The EU needs to ensure that African states do not bear the brunt of its carbon border levy Senegal’s President has warned EU leaders, in the run up to next month’s EU–African Union summit in Brussels.
Speaking at an event on Thursday hosted by the Africa–Europe Foundation, Macky Sall, the president of Senegal, who is due to take over the presidency of the African Union (AU) in February, urged EU leaders “to come to a joint strategy, but one that also takes into account the level of development of African countries”.
EU and African Union leaders will meet in February for a summit aimed at agreeing on a ‘strategic partnership’ between the two blocs. European Council President Charles Michel, who has been tasked with most of the diplomatic preparation for the summit, described it as “an opportunity for a new paradigm, for a new approach, for a new alliance between Africa and Europe.”

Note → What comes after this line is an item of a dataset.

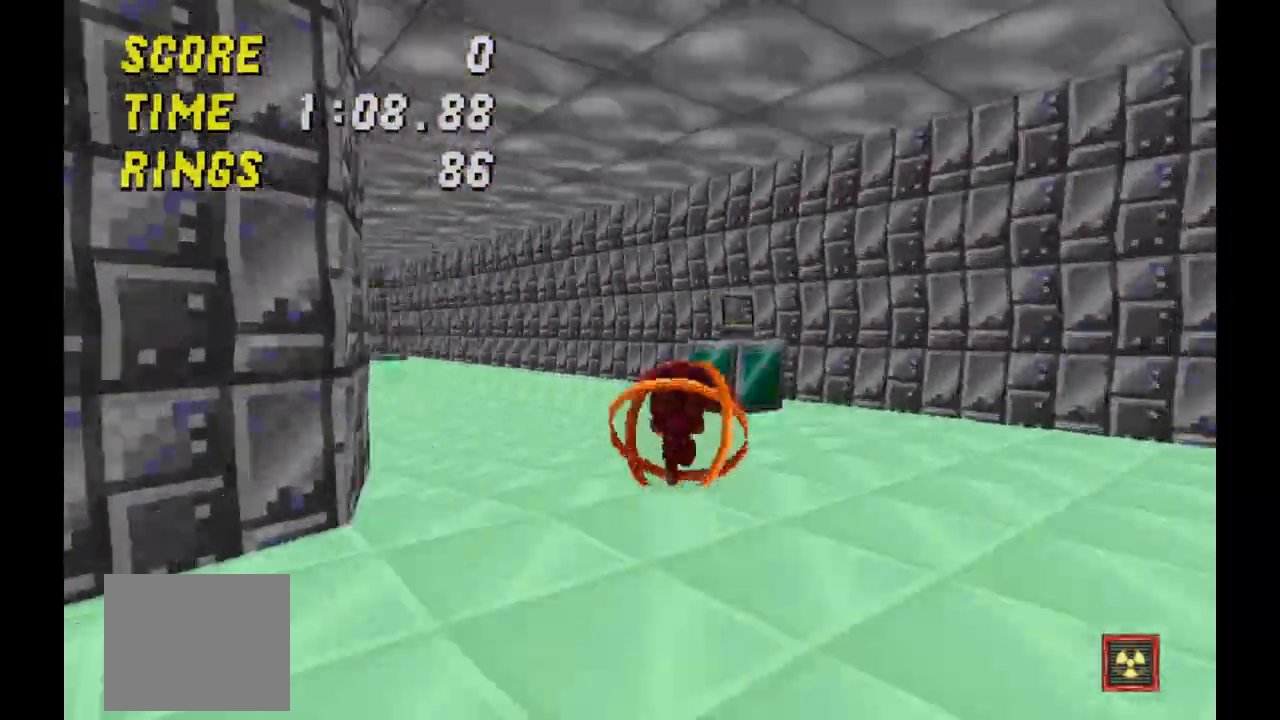
{"keys": ["j"], "events": [[167, "j", "down"]]}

Along with the measures on the increased availability and access to Covid vaccines, African leaders are seeking guarantees that the EU’s carbon border adjustment mechanism, which would apply a levy on imports to the EU based on their contribution to emissions, does not hit their exports of fossil fuels and minerals.
The levy is primarily aimed at imports from China but while the African continent only accounts for around 3% of global carbon emissions, a number of states, including Nigeria, Africa’s largest economy, are heavily reliant on oil and gas exports.
“Africa produces the least carbon emissions but we bear the brunt of the effects of climate change,” said Sall, adding that “we should not add injustice to the shoulders of Africa by no longer subsidising fossil fuels because this will pose a real difficulty for African countries. It is unfair.”
The African Union’s ‘Agenda 2063: the Africa we want’, includes a commitment to a green transition and a group of countries, led by Morocco, are rapidly scaling up renewable energy production.
“In some places of Africa, gas will be part of the energy mix,” assured European Commission Vice President Frans Timmermans.
However, Timmermans added that “it is a paradox that the continent with the best wind and solar energy has 600 million people living without electricity.”
The EU has promised that its Global Gateway programme, launched in October, which promises to mobilise up to $340 billion by 2027 to support a green and digital transition around the world, will provide funding for Africa’s green transition.
However, the Gateway blueprint does not entail any additional financial commitments by the EU and its member states, and African governments have complained that previous EU investment schemes have been slow to deliver funding.